とりあえず、わかりやすい学生生活を堪能しろというわけか。
「で、先生。当日はどこに集合して、どんなものを持っていけばいいんですか? 写真を撮るとか言ってますけど、携帯電話の写真機能でいいんですか?」
ゆーやはそういって当日に用意するべくことを聞く。
そういえば、ゴールデンウィークはもうあと2日後だし用意するにも急がないといけないわけか。

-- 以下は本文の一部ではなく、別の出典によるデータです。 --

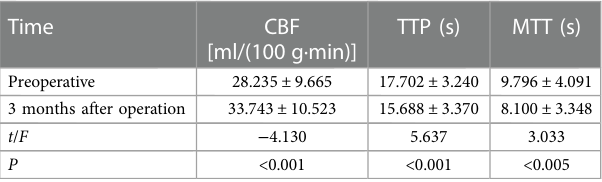
TABLE 1 Comparison of preoperative and postoperative CT perfusion imaging parameters and mRS scores ( X¯ ± S , n =33).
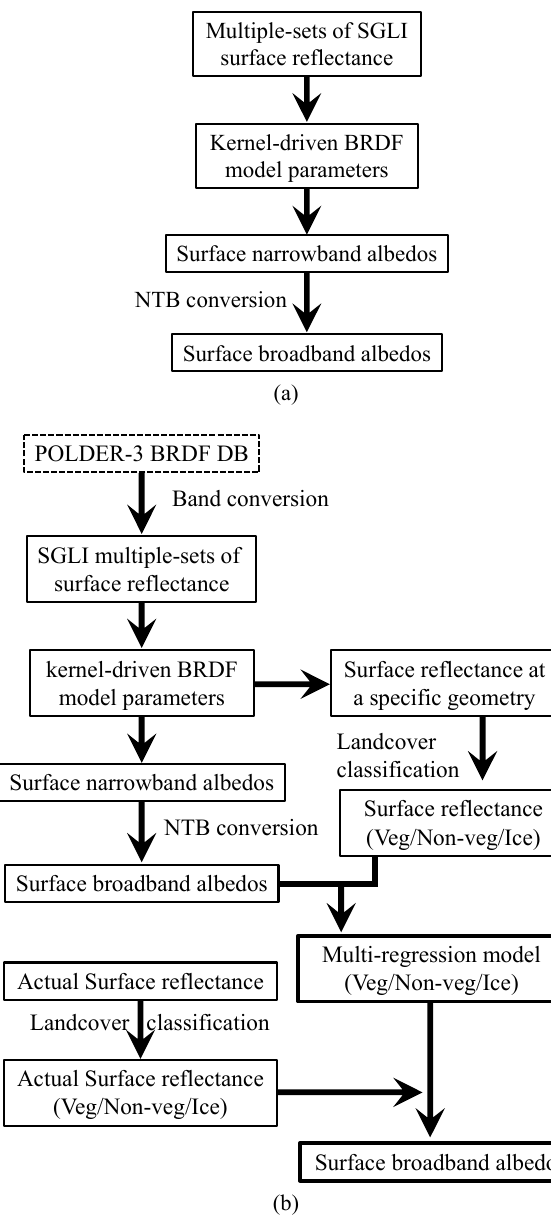
Figure 1. Methods for estimating terrestrial albedo: (a) using BRDF model; (b) using multi-regression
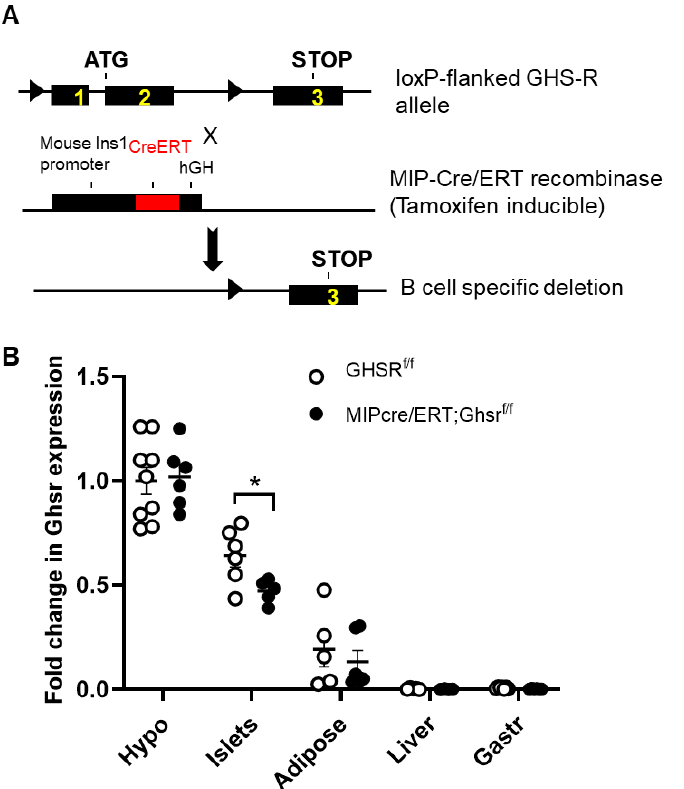
Figure 2. Validation of β -cell-specific GHS-R deletion in MIP-CreERT;Ghsr f/f mice. ( A ) Schematic diagram of the recombination between the loxP-flanked GHS-R allele and MIP-CreERT. Tamoxifen induction of Cre ledsto recombination and excision of exons 1 and 2. The triangle represents the loxP sites. ( B ) Expression of GHS-R in various tissues of Ghsr f/f and MIP-CreERT;Ghsr f/f mice. * p < 0.05 Ghsr f/f vs. MIP-Cre/ERT;Ghsr f/f . n = 3–9. Hypo: hypothalamus, Gas: gastrocnemius muscle, Fat—inguinal fat.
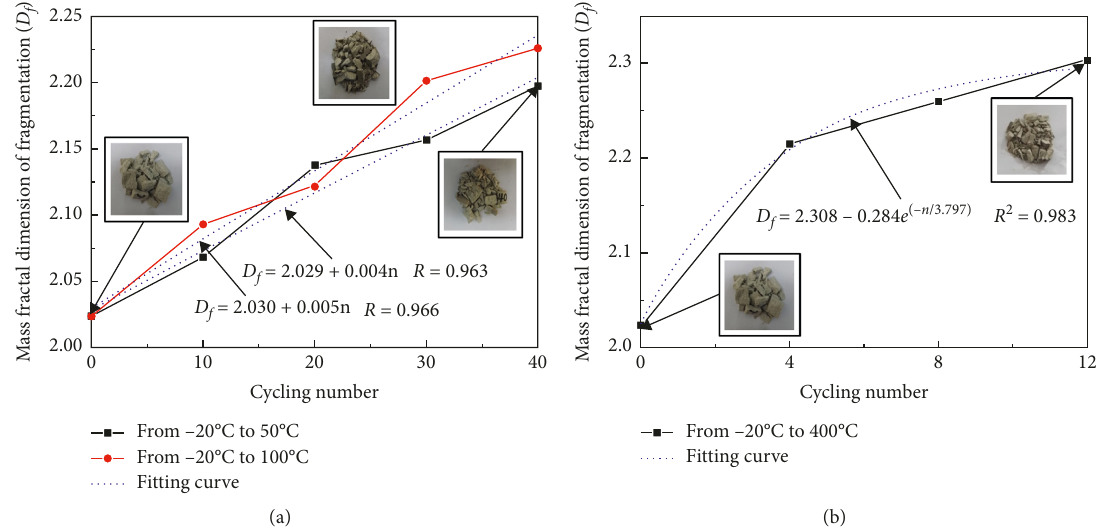
Figure 14: Relation of mass fractal dimension of fragmentation with cycling number. (a) L-T group and M-T group and (b) H-T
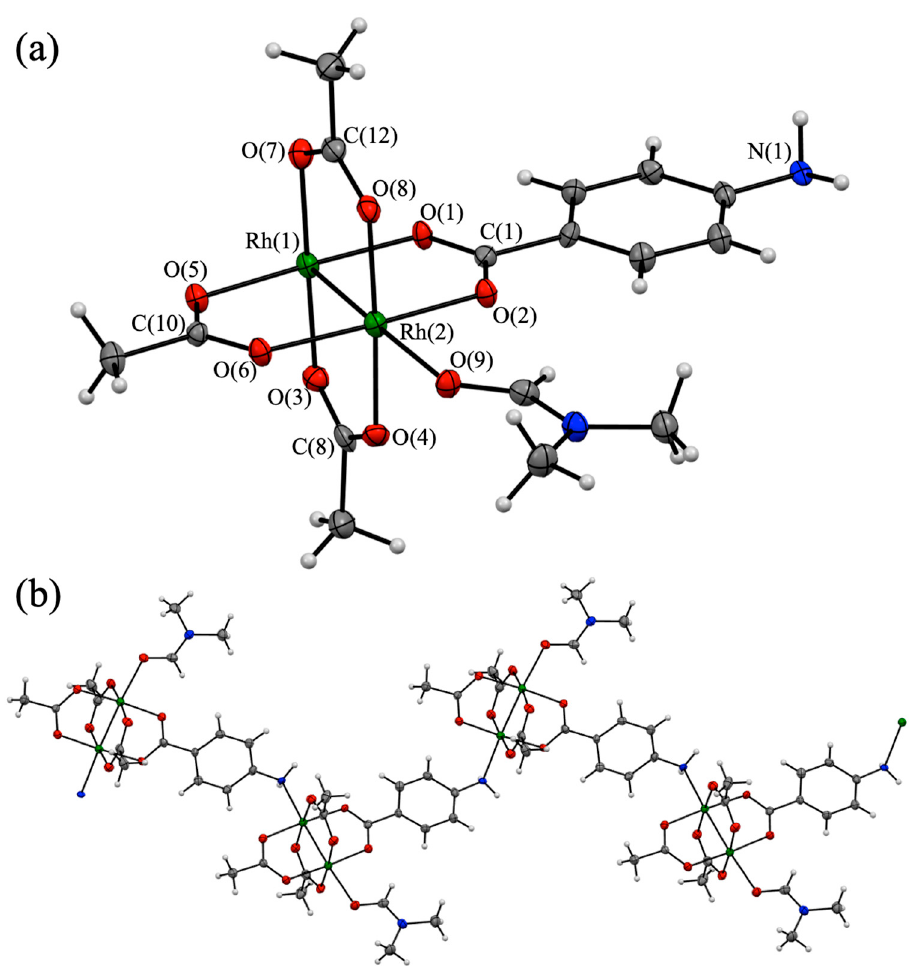
Figure 2. ( a ) Asymmetric unit of [Rh 2 (O 2 CCH 3 ) 3 (PABC)(DMF)] n ( 1P ) (30% thermal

「集合場所は朝6時に学校の校門前。覚山のハイキングコースまでは車で向かいます。写真については一台はこちらでデジタルカメラを用意します。あとは各々の形態のカメラでいいと思います。画素数はそこまで変わりありませんし。個人的にデジカメや一眼レフなどを持ってくるのは逆にやめてください。破損に対して責任が持てません。あとは、お弁当、水分補給の水筒、通り雨に対応するための雨合羽ですね。傘はやめてください。両手を自由にできるというのが大事なので、そしてタオルぐらいですね。タオルがあれば体を拭いたり、敷物にもしたりと用途の幅は広いので持っていて損はありません」
先生はそう言いながら、集合時間や、当日必要な道具などをホワイトボードに書き足していく。
これぐらいあれば楽だねー。
あー、そういえばこんなのが入るカバンとかあったっけ?
そんなことを考えていると、里中先生の話が終わる。
「……ということで、大体こんなところですね。さて、今日、明日は準備ということで訓練は無し。必要なものを買いに行ってくださいね」
「「「はい」」」
「さて、そのたった3日ですが、訓練しなかった日々でどれだけ腕が落ちるか楽しみですね。意図的に訓練できない日というのも、そういうのを教えるためには必要だと思います。自分を甘やかすということを肌で実感するといいでしょう。人は思ったよりも、自分に厳しくするのは難しいですから」
「「「……」」」
何というか、その里中先生の微笑みに、寒気を感じる。
これは、山登りが終わったら、仮免調査員として出発する前に、一戦強烈なのがあるね。
……ラノベとかゲームを我慢して、ゆーやや宇野空先輩と作戦を立てて、練習する必要があるな。
くそー!? ゆっくりした休みにはなりそうにないね。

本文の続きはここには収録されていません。